Which Strategy Is Right for You
Well, it’s all about you and your approach to spending. The debt avalanche is for those who are disciplined and self-motivated enough to avoid steady rewards and are numbers-oriented. You’ll save money, save time and you won’t be tempted to give up on your plan because it seems slow. A debt snowball is more effective for you if you are a motivated person, you have tried budgeting, you have been overwhelmed by your debt, or you have a large amount of debt. The wins will help to establish a sense of accomplishment and success. A slower and more costly plan, but one that you will follow is much better than a faster and cheaper plan that you will not finish. There’s also an in-between. Other debtors, however, will take the opposite strategy and settle the highest interest debt first, if they have any debt with a very low balance that can be paid off in a month or two. They use the small debts to give them a psychological benefit and then use the avalanche method. Others apply the snowball approach to credit cards and consumer debt, and have a different approach to student loans or mortgages. Most important is to choose a system and stick with it. The very nature of analysis paralysis means you’re spending more time than any suboptimal strategy will.

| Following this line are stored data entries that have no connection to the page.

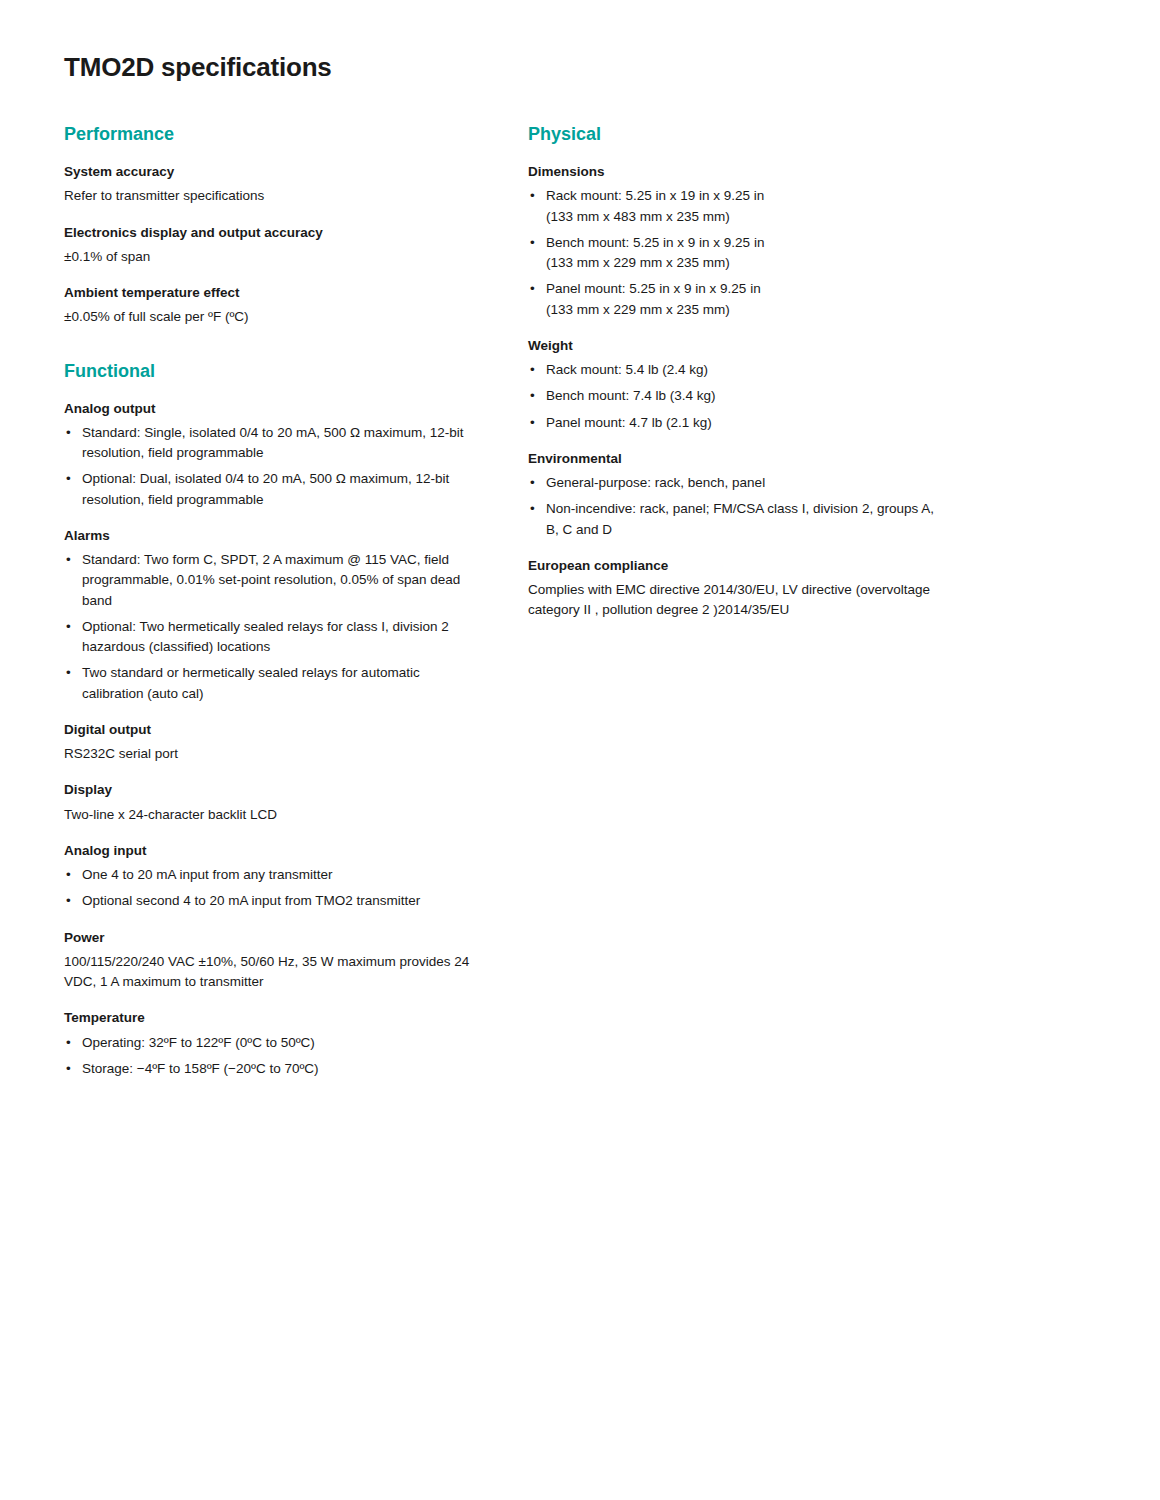TMO2D specifications
Performance
System accuracy
Refer to transmitter specifications
Electronics display and output accuracy
±0.1% of span
Ambient temperature effect
±0.05% of full scale per ºF (ºC)
Functional
Analog output
Standard: Single, isolated 0/4 to 20 mA, 500 Ω maximum, 12-bit resolution, field programmable
Optional: Dual, isolated 0/4 to 20 mA, 500 Ω maximum, 12-bit resolution, field programmable
Alarms
Standard: Two form C, SPDT, 2 A maximum @ 115 VAC, field programmable, 0.01% set-point resolution, 0.05% of span dead band
Optional: Two hermetically sealed relays for class I, division 2 hazardous (classified) locations
Two standard or hermetically sealed relays for automatic calibration (auto cal)
Digital output
RS232C serial port
Display
Two-line x 24-character backlit LCD
Analog input
One 4 to 20 mA input from any transmitter
Optional second 4 to 20 mA input from TMO2 transmitter
Power
100/115/220/240 VAC ±10%, 50/60 Hz, 35 W maximum provides 24 VDC, 1 A maximum to transmitter
Temperature
Operating: 32ºF to 122ºF (0ºC to 50ºC)
Storage: −4ºF to 158ºF (−20ºC to 70ºC)
Physical
Dimensions
Rack mount: 5.25 in x 19 in x 9.25 in
(133 mm x 483 mm x 235 mm)
Bench mount: 5.25 in x 9 in x 9.25 in
(133 mm x 229 mm x 235 mm)
Panel mount: 5.25 in x 9 in x 9.25 in
(133 mm x 229 mm x 235 mm)
Weight
Rack mount: 5.4 lb (2.4 kg)
Bench mount: 7.4 lb (3.4 kg)
Panel mount: 4.7 lb (2.1 kg)
Environmental
General-purpose: rack, bench, panel
Non-incendive: rack, panel; FM/CSA class I, division 2, groups A, B, C and D
European compliance
Complies with EMC directive 2014/30/EU, LV directive (overvoltage category II , pollution degree 2 )2014/35/EU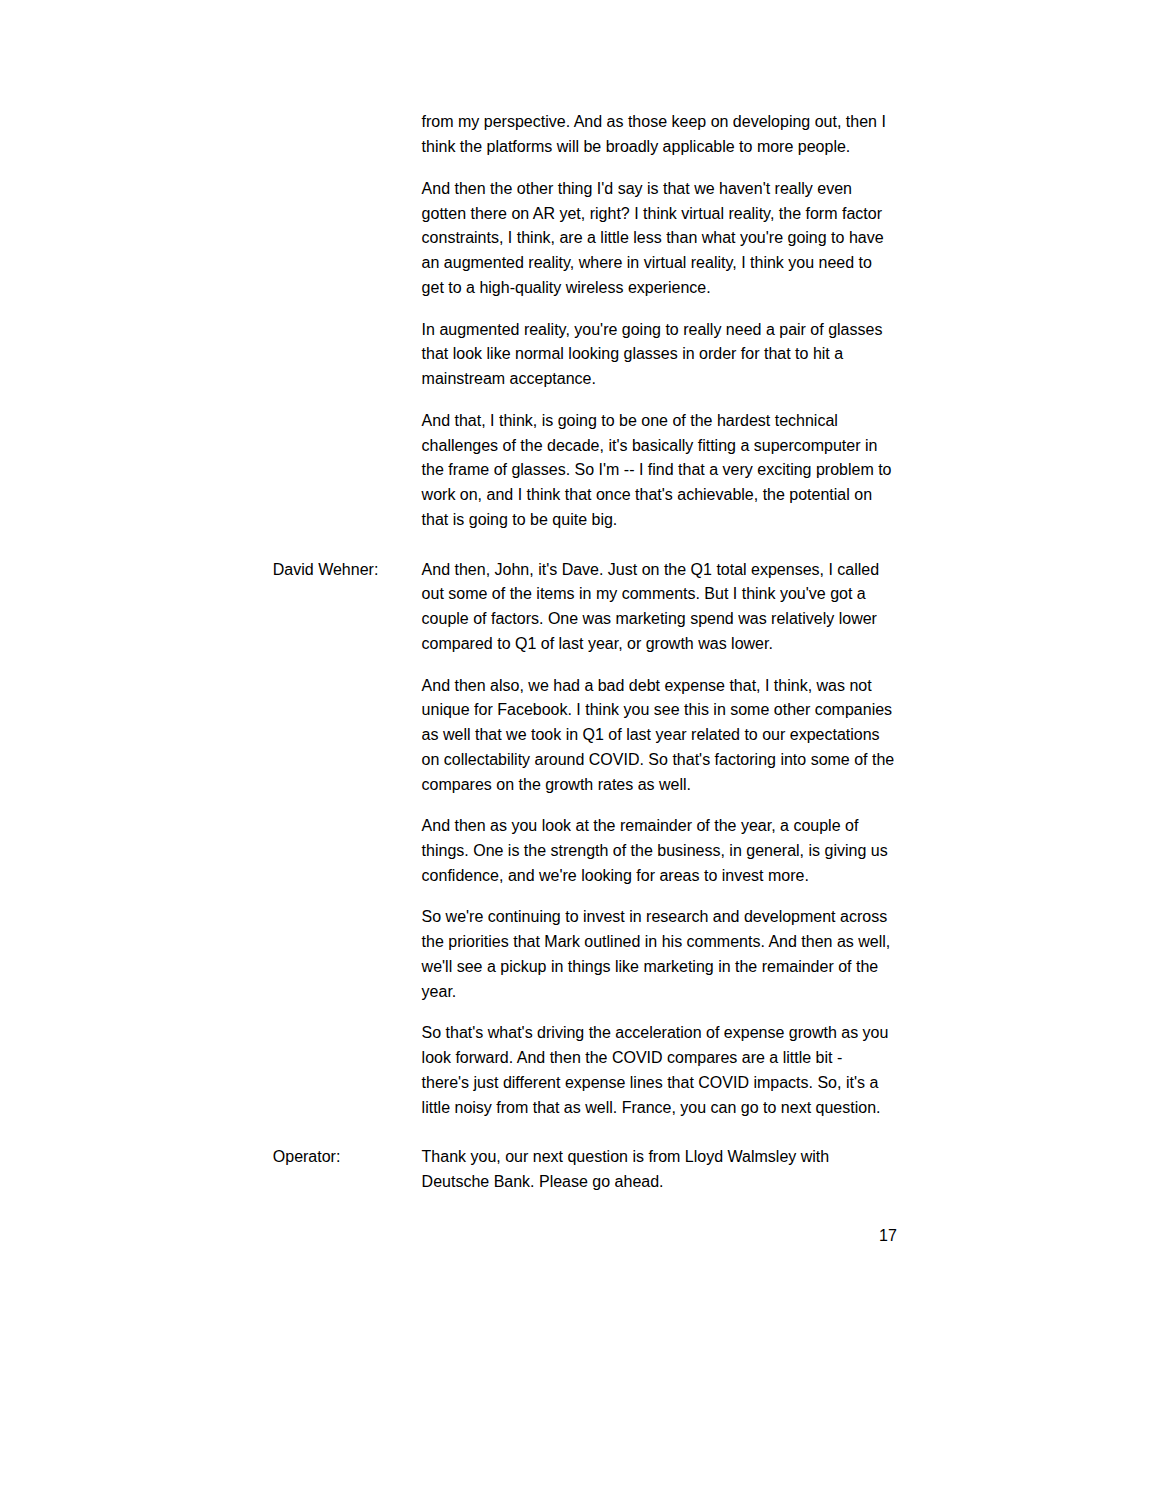from my perspective. And as those keep on developing out, then I think the platforms will be broadly applicable to more people.
And then the other thing I'd say is that we haven't really even gotten there on AR yet, right? I think virtual reality, the form factor constraints, I think, are a little less than what you're going to have an augmented reality, where in virtual reality, I think you need to get to a high-quality wireless experience.
In augmented reality, you're going to really need a pair of glasses that look like normal looking glasses in order for that to hit a mainstream acceptance.
And that, I think, is going to be one of the hardest technical challenges of the decade, it's basically fitting a supercomputer in the frame of glasses. So I'm -- I find that a very exciting problem to work on, and I think that once that's achievable, the potential on that is going to be quite big.
David Wehner:
And then, John, it's Dave. Just on the Q1 total expenses, I called out some of the items in my comments. But I think you've got a couple of factors. One was marketing spend was relatively lower compared to Q1 of last year, or growth was lower.
And then also, we had a bad debt expense that, I think, was not unique for Facebook. I think you see this in some other companies as well that we took in Q1 of last year related to our expectations on collectability around COVID. So that's factoring into some of the compares on the growth rates as well.
And then as you look at the remainder of the year, a couple of things. One is the strength of the business, in general, is giving us confidence, and we're looking for areas to invest more.
So we're continuing to invest in research and development across the priorities that Mark outlined in his comments. And then as well, we'll see a pickup in things like marketing in the remainder of the year.
So that's what's driving the acceleration of expense growth as you look forward. And then the COVID compares are a little bit - there's just different expense lines that COVID impacts. So, it's a little noisy from that as well. France, you can go to next question.
Operator:
Thank you, our next question is from Lloyd Walmsley with Deutsche Bank. Please go ahead.
17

Final Thoughts on Freedom From Debt
The debt snowball and the debt avalanche have helped to graduate many debt free students. The snowball has been doing its job with those who were needing emotional energy to carry on. The avalanche has been a great tool for the people who optimized debt repayments. What the common denominator has got in all success stories is that they have made a decision to continue paying and to never spend more than they are making, as well as their refusal to take on new debt in order to pay off old debt. You can come in as a snowball or avalanche, but the end result is the same. The best approach is the one that you are going to be able to follow until you’ve paid off your last debt and the burden is no longer on your shoulders.